They called Herd, who also curates the university's meteorite collection.

"Based on the description, I was extremely skeptical," he said.

The hunters sent Herd one of the fragments, which testing confirmed was an iron meteorite. Herd and colleagues went to the site and recovered 17 more meteorites in a day.

"That told us right away that we are dealing with something quite interesting and quite unique," he said.

Crater Study

But the thicket of trees, especially in the midst of the summer growing season, made analysis of the crater next to impossible.

Duane Froese, one of Herd's colleagues at the University of Alberta, suggested that a type of existing aerial survey could help.

The technique is called LiDAR, a remote sensing technology that can be used to "strip" away vegetation and create images of the bare Earth beneath.

"The crater shows up beautifully as a nice, bowl-shaped structure" that measures 120 feet (36 meters) wide and 20 feet (6 meters) deep, Herd said.

Calculations based on the crater's size suggest the impact rock was about three feet (one meter) wide.

The researchers have been working with local politicians since August 2007 to secure government protection for the site.

The crater and its associated meteorites are described in the December issue of the journal Geology.

More Craters?

Only a handful of similar-size craters are known in the world, though calculations suggest meteorites like the one that caused the newfound crater should hit about once every five to ten years.
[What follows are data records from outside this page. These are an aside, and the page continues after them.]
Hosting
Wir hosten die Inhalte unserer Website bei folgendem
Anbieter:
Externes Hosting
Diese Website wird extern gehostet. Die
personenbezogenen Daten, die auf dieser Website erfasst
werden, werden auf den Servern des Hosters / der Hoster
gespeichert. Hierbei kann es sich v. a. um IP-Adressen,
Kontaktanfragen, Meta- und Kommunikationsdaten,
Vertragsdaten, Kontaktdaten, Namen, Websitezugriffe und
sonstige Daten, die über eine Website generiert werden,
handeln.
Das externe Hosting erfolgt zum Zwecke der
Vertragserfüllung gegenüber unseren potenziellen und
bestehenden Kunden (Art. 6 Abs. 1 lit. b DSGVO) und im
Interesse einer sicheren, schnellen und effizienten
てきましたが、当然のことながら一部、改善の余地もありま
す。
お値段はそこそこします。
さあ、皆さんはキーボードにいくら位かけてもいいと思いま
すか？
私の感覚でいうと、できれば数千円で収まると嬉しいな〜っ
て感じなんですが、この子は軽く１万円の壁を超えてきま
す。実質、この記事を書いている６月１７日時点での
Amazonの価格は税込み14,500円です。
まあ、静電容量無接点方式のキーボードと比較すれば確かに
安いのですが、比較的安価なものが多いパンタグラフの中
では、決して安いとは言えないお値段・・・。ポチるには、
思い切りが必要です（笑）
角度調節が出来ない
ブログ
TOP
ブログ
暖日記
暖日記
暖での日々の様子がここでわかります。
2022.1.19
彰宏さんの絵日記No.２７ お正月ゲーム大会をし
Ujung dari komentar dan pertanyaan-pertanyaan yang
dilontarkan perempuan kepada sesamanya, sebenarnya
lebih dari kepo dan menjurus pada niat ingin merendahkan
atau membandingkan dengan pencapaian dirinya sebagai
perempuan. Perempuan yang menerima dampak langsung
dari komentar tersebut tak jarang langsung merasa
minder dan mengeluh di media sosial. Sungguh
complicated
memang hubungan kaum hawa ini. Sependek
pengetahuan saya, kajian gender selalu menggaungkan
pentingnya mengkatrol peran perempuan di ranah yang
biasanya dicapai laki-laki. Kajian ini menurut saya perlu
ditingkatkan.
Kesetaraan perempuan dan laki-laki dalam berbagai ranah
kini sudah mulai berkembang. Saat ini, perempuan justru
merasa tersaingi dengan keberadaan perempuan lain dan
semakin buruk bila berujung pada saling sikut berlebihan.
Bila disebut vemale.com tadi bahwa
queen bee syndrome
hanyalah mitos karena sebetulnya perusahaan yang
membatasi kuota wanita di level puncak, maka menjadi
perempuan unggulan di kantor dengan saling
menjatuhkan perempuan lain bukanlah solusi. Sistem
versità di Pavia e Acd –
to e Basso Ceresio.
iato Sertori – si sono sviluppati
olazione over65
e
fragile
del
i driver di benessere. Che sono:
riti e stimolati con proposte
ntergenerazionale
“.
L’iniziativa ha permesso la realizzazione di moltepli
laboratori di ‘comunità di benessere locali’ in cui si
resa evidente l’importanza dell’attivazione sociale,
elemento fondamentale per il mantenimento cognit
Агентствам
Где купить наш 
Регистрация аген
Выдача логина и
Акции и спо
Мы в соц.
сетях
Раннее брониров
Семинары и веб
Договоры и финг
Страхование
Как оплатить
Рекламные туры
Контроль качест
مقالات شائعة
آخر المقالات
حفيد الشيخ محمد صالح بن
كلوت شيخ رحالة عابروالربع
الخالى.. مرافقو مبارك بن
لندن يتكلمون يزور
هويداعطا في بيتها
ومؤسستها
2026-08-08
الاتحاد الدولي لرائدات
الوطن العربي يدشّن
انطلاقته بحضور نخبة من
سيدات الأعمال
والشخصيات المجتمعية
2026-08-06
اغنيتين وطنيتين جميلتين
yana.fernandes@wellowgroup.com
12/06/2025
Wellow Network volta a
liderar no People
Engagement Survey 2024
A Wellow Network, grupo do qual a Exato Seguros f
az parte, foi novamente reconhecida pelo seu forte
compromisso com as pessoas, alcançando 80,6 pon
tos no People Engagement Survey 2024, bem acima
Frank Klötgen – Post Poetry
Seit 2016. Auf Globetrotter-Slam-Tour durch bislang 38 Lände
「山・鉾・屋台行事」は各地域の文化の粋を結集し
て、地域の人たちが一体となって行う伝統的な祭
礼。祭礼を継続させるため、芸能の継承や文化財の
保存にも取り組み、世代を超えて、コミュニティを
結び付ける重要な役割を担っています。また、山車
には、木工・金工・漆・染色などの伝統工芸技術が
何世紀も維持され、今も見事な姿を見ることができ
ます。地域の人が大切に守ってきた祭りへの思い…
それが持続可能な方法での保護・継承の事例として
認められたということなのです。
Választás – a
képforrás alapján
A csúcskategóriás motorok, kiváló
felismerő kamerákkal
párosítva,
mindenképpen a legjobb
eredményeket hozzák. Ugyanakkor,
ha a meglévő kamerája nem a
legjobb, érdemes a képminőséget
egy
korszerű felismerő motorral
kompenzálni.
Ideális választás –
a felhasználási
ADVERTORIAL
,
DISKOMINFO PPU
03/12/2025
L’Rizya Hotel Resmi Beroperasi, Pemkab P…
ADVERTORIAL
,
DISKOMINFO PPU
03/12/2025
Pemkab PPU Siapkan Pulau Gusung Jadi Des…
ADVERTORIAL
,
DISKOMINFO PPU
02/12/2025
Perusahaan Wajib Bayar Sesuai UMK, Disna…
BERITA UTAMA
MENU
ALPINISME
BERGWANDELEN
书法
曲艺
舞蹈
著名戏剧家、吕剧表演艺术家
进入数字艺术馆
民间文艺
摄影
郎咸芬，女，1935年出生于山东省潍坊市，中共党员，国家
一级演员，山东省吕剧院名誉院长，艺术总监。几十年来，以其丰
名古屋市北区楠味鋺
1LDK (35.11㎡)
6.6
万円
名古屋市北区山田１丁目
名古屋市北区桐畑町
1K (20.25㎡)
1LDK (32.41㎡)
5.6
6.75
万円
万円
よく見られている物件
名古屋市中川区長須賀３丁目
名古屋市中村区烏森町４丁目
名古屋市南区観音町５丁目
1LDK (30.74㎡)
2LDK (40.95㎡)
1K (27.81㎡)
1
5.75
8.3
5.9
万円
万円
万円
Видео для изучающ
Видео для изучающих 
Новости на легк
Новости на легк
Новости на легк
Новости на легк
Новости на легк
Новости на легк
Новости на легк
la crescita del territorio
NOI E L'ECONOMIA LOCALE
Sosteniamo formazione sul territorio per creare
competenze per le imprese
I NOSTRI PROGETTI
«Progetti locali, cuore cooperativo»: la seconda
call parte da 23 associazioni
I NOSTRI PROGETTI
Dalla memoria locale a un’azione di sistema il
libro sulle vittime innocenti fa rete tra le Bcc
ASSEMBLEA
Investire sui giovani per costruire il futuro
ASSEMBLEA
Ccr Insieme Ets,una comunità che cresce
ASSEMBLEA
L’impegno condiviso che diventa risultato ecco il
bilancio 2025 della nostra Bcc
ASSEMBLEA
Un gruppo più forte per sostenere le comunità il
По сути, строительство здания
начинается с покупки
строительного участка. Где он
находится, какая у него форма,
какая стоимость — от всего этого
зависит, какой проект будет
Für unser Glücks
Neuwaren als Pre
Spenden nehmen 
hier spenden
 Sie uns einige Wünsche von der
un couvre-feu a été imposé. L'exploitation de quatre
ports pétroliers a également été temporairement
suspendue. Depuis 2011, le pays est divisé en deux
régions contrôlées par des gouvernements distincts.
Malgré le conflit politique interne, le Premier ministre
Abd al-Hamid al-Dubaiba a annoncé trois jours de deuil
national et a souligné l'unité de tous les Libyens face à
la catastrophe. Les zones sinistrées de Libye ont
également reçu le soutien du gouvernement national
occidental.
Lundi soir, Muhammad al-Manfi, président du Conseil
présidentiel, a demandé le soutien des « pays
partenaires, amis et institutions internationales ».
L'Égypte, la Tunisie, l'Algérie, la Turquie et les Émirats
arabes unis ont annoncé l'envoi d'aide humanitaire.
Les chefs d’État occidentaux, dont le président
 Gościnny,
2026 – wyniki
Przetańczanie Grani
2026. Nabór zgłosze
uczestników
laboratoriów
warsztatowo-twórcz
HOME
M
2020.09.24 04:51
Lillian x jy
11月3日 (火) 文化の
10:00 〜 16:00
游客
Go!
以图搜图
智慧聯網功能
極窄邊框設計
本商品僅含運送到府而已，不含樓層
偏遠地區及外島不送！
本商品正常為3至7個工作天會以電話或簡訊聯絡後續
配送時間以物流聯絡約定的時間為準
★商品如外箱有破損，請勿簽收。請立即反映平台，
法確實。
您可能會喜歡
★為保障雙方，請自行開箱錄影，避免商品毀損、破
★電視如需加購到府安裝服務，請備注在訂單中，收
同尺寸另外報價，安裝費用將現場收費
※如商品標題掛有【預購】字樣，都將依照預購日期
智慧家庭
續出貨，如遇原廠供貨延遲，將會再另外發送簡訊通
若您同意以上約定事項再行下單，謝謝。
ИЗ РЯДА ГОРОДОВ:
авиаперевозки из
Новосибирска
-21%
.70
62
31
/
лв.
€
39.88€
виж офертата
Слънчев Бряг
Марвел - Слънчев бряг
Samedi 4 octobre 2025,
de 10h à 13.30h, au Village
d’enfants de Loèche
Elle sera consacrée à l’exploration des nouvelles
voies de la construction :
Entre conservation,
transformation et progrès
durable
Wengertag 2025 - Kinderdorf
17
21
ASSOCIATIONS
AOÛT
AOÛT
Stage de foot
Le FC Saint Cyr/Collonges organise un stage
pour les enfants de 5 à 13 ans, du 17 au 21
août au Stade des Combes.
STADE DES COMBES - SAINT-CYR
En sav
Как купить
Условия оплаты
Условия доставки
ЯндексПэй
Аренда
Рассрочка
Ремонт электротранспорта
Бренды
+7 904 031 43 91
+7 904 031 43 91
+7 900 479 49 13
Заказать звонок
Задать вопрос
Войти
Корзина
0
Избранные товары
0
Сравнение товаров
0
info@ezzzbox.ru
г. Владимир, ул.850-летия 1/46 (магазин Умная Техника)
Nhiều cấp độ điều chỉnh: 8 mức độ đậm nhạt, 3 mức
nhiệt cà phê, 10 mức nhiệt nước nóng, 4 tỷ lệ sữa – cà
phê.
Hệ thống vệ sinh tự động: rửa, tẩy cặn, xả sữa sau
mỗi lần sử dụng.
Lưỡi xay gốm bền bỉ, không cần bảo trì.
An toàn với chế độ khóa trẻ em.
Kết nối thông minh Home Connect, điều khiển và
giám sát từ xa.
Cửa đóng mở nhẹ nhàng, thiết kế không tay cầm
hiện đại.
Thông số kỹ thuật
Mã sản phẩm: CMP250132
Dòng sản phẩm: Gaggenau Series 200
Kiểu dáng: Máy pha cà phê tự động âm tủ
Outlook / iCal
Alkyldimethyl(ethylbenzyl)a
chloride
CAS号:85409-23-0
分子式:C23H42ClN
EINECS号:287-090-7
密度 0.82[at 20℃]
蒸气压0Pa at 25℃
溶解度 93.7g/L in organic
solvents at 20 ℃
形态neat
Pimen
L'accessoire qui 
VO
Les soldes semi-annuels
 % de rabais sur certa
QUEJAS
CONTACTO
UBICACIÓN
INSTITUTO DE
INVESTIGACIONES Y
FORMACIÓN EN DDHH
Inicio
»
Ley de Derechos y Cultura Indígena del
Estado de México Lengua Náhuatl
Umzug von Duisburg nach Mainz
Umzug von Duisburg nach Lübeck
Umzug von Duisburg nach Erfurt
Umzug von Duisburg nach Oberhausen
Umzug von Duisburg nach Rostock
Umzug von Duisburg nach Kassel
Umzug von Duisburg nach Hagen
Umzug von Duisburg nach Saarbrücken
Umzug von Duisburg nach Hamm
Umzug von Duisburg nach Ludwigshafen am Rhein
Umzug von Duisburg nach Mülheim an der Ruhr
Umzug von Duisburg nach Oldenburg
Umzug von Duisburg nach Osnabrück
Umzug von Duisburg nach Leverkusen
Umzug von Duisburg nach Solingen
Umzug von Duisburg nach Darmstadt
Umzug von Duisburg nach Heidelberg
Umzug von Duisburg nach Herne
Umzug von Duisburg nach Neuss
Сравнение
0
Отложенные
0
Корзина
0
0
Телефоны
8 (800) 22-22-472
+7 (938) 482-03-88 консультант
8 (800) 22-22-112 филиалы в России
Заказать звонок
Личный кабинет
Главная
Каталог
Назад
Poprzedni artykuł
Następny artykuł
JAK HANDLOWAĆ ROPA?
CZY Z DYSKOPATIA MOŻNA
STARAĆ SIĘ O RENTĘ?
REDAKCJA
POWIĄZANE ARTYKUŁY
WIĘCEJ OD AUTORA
With the use of LiDAR, Herd said, researchers "should be able to find more of these craters" hiding beneath vegetation.

Phil Bland is a planetary scientist and meteorite expert at Imperial College London in England.

In an email, he agreed the LiDAR technique "would be a great way of finding more of the little guys."

Bland noted that due to the lack of weathering and sparse vegetation in Australia, for instance, researchers have already come close to finding the number of expected small craters there.

"This technique would give us a way of finding those little craters everywhere else. Very cool," he said.